La Lechuga est un chef-d’œuvre d’orfèvrerie religieuse du XVIIIe siècle, considéré comme l’un des ostensoirs les plus précieux et impressionnants jamais réalisés. Son nom, signifiant “La Laitue” en espagnol, provient de l’abondance d’émeraudes qui recouvrent sa structure en or massif. Conçu par l’orfèvre espagnol José de Galaz entre 1700 et 1707 pour la Compagnie de Jésus, cet ostensoir est un témoignage exceptionnel du savoir-faire colonial mêlant influences européennes et artisanat indigène.
Un chef-d'œuvre baroque au service du sacré
Il est largement admis que les jésuites ont commandé la fabrication de La Lechuga afin de dissimuler les pierres précieuses qu’elle contenait aux yeux de la Couronne espagnole. Pour réaliser cette œuvre d’exception, ils firent appel à l’orfèvre espagnol José de Galaz, qui travailla avec deux autres artisans entre 1700 et 1707. Le coût initial de cette commande fut de 1 100 réaux, soit l’équivalent de 100 000 dollars en 1996. Lorsque José de Galaz acheva l’ostensoir le 16 juillet 1707, il estima sa valeur à 20 000 réaux, une somme colossale correspondant à environ 2 millions de dollars en 1996. Cette pièce d’orfèvrerie hors du commun est rapidement devenue l’un des trésors les plus précieux de l’Église catholique en Amérique latine.
La Lechuga : une composition exceptionnelle
La structure de La Lechuga représente un soleil flamboyant, symbole central dans l’iconographie chrétienne, entouré de 22 rayons sertis d’émeraudes et de 20 autres ornés de perles baroques. Au centre, l’hostie est placée dans une lunule entourée de 63 rayons plus petits, tandis qu’un ange sculpté en or soutient l’ensemble avec des ailes déployées et des bras levés vers le ciel. La base, richement décorée, intègre des motifs de feuilles d’acanthe, de vignes et de figures animales, révélant une influence stylistique mêlant l’art baroque européen et les traditions indigènes colombiennes.
La Lechuga a été conçue en or massif de 18 carats serti de 1 759 pierres précieuses dont 1 486 émeraudes issues de la mine de Muzo, 168 améthystes, 62 perles, 28 diamants, 13 rubis et un saphir.

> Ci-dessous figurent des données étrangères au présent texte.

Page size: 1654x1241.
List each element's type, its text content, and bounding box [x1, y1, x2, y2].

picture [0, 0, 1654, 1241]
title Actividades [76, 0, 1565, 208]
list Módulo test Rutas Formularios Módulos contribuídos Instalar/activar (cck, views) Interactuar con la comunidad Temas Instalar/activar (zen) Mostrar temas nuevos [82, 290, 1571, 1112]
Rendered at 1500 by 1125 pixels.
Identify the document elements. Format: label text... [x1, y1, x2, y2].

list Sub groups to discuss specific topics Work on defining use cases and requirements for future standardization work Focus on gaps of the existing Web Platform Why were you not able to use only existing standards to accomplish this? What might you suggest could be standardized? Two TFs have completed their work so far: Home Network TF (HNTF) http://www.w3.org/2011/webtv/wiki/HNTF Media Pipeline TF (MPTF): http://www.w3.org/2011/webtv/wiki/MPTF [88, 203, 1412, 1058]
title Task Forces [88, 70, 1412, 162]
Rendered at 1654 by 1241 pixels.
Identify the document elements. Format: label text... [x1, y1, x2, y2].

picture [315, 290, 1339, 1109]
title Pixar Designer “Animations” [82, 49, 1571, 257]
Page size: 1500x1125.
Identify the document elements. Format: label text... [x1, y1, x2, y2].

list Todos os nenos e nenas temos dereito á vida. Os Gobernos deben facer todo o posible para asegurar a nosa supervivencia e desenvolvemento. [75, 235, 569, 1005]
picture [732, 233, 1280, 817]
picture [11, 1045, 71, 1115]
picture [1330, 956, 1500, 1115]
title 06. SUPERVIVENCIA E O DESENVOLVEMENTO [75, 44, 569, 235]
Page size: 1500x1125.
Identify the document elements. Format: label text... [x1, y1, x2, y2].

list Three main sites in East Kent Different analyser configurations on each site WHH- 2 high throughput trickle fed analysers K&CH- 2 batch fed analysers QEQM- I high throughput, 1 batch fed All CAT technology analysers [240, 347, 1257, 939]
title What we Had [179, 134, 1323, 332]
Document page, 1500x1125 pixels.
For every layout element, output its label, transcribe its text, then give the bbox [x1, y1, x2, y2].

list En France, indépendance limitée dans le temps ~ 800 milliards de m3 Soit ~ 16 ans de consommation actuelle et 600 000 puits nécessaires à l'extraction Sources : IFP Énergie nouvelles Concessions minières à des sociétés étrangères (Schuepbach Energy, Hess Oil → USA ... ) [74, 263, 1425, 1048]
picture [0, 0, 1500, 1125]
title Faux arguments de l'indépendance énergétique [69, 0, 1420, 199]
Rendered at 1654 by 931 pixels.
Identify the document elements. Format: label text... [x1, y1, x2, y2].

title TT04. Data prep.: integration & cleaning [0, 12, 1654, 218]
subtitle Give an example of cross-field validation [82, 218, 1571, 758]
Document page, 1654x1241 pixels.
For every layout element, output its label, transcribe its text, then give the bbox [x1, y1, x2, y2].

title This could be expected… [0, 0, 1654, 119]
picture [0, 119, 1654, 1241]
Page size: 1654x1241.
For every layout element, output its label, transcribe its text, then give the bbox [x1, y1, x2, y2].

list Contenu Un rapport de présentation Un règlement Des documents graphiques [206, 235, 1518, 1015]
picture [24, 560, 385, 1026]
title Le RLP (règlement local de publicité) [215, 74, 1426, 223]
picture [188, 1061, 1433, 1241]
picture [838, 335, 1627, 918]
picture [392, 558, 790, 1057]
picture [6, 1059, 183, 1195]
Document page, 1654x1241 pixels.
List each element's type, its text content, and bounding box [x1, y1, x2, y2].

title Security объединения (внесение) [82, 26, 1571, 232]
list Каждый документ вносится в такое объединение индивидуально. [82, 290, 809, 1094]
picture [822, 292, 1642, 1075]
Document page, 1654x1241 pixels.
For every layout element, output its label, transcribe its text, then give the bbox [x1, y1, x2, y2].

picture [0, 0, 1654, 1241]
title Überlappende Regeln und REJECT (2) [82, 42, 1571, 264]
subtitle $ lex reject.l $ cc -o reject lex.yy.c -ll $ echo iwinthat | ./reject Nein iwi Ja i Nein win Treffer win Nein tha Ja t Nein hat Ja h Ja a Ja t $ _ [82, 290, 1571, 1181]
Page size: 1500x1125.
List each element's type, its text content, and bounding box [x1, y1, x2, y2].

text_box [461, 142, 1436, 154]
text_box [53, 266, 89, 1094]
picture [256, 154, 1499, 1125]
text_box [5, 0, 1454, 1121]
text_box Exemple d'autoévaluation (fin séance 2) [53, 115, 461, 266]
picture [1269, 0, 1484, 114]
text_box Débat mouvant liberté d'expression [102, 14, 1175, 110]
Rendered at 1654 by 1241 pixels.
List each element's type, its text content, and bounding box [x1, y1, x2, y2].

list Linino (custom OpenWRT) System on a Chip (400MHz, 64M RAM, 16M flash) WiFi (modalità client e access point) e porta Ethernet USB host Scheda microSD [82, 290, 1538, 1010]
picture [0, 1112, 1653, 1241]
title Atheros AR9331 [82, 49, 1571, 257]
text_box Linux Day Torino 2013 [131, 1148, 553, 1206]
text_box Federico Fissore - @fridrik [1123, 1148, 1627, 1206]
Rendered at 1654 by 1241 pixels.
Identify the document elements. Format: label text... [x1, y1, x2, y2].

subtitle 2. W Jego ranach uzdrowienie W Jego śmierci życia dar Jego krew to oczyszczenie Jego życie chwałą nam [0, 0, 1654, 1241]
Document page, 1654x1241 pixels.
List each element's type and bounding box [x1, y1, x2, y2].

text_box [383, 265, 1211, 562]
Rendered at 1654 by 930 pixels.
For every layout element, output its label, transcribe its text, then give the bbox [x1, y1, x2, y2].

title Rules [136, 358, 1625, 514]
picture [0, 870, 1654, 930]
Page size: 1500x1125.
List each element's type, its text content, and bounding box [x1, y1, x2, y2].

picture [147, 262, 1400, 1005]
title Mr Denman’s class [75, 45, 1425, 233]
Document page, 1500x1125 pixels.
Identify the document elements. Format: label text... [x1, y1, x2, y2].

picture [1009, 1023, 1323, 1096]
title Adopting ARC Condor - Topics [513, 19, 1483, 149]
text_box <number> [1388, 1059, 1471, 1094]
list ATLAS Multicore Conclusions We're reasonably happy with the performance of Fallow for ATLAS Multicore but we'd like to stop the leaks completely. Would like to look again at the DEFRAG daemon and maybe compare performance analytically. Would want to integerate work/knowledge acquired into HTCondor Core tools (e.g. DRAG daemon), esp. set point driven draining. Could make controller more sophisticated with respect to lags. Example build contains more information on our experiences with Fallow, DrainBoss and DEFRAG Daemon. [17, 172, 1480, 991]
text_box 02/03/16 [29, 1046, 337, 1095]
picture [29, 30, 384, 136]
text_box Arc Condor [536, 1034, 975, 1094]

Une histoire mystérieuse et fascinante
La Lechuga fut conservée dans l’église San Ignacio de Bogotá jusqu’en 1767, année où le roi Charles III d’Espagne expulsa les jésuites de toutes les colonies espagnoles. Afin d’éviter la confiscation par la Couronne, l’ostensoir fut caché pendant plusieurs siècles, disparaissant complètement des archives officielles. Ce n’est qu’en 1985 qu’il réapparut lorsque la Banque de la République de Colombie l’acquit pour 3,5 millions de dollars afin de le préserver en tant que trésor national.
La Lechuga, un trésor préservé au Musée d’Art Miguel Urrutia
Aujourd’hui, La Lechuga est exposée au Musée d’Art Miguel Urrutia à Bogotá, où elle attire de nombreux visiteurs et chercheurs fascinés par sa magnificence. Considérée comme l’un des plus beaux exemples d’orfèvrerie coloniale d’Amérique latine, elle incarne à la fois l’excellence technique de l’époque et le raffinement des matériaux précieux exploités en Colombie, notamment ses célèbres émeraudes.